PRESS RELEASE
Firstly, from the Forest Science and Technology Centre of Catalonia (CTFC) and the FIRE-RES team, we would like to express our condolences to the families and friends of the victims of the Torrefeta and Florejacs wildfire in La Segarra.
On the 1st of July of 2025, a wildfire broke out in Segarra, killing two people, slightly injuring two firefighters, affecting an area of about 5,500 ha and burning a farmhouse, 2 sheds, 3 farms and a building. This wildfire had an extreme behaviour, with propagation speeds of up to 28 km/h (one of the highest ever recorded in Europe) and generating a 14 km high pyrocumulus and impacting an area 40 km long.
This wildfire took place in a landscape with little forest area, but where the cereal fields were about to be harvested or with the straw to be collected. The affected area is therefore a homogeneous landscape and remains very vulnerable during this harvesting period due to the large accumulation of straw and grass that the spring rains had made grow and were now dry.

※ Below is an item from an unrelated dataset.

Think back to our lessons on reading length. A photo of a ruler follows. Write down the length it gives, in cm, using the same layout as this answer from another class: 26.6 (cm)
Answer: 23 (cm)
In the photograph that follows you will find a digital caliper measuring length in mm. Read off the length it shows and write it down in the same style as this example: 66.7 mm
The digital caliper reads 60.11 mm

The wildfire spread with extreme behaviour due to pyroconvection processes generated due to the large amount of energy released in a short time when the amount of fine fuel available was burning. The unstable atmosphere and the interaction with the two storm fronts also contributed to it. This same phenomenon has been observed and studied in Chile, Portugal, the Landes or California.
As a result of the developed pyroconvection and the interaction with the storms, the column of smoke was dense enough to have to confine the population in the 26,000 ha around the wildfire. In addition to the usual communication channels, the ES-ALERT system was used to warn the population of the situation and how to act (confinement). These guidelines for action and recommendations are key to creating the necessary risk awareness so that the population can collaborate with the management of the emergency itself.

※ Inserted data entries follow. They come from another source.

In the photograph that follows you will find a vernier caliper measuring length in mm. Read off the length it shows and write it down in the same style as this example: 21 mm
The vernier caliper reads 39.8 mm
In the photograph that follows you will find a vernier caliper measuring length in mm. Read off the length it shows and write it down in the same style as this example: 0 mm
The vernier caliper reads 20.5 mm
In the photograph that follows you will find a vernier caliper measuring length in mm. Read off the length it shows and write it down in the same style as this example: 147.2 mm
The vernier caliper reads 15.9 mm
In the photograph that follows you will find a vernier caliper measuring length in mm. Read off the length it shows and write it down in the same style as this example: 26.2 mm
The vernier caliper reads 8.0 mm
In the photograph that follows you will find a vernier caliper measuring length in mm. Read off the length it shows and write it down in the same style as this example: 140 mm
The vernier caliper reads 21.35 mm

The FIRE-RES project is a large European project led by the CTFC and with the participation of the Fire Department of the Generalitat and other entities of Catalonia, which focuses on the study of extreme wildfires in which phenomena such as those that have occurred in the Torrefeta and Florejacs wildfire occur, pyroconvection phenomena that include the coupling of fire with the atmosphere generating a pyrocumulus. The project’s main objectives are the development and implementation of innovations and solutions applied in large study areas throughout Europe and Chile. This scenario of extreme wildfires, uncertain in their development and difficult to predict, is becoming increasingly frequent due to climate change that has been manifesting itself unequivocally in recent years.
This wildfire highlights some of the CHALLENGES that were defined at the beginning of the project:
A mosaic landscape reduces the risk of extreme behaviours but does not eliminate them if it accumulates enough biomass to release the critical energy for pyroconvection phenomena in adverse environmental conditions. This accumulation and continuity of biomass could be reduced by increasing the diversification of forest and crop types.
The landscape is dynamic, and constant monitoring is necessary to identify risk situations. In the case of extreme wildfires, this involves monitoring the available biomass load that will be transformed into energy to feed pyroconvection processes.
Monitoring meteorological variables at the surface is not sufficient to anticipate risk situations. It is necessary to identify the key atmospheric variables that describe convection processes in the upper layers of the atmosphere to assess the risk of having extreme situations and monitor them.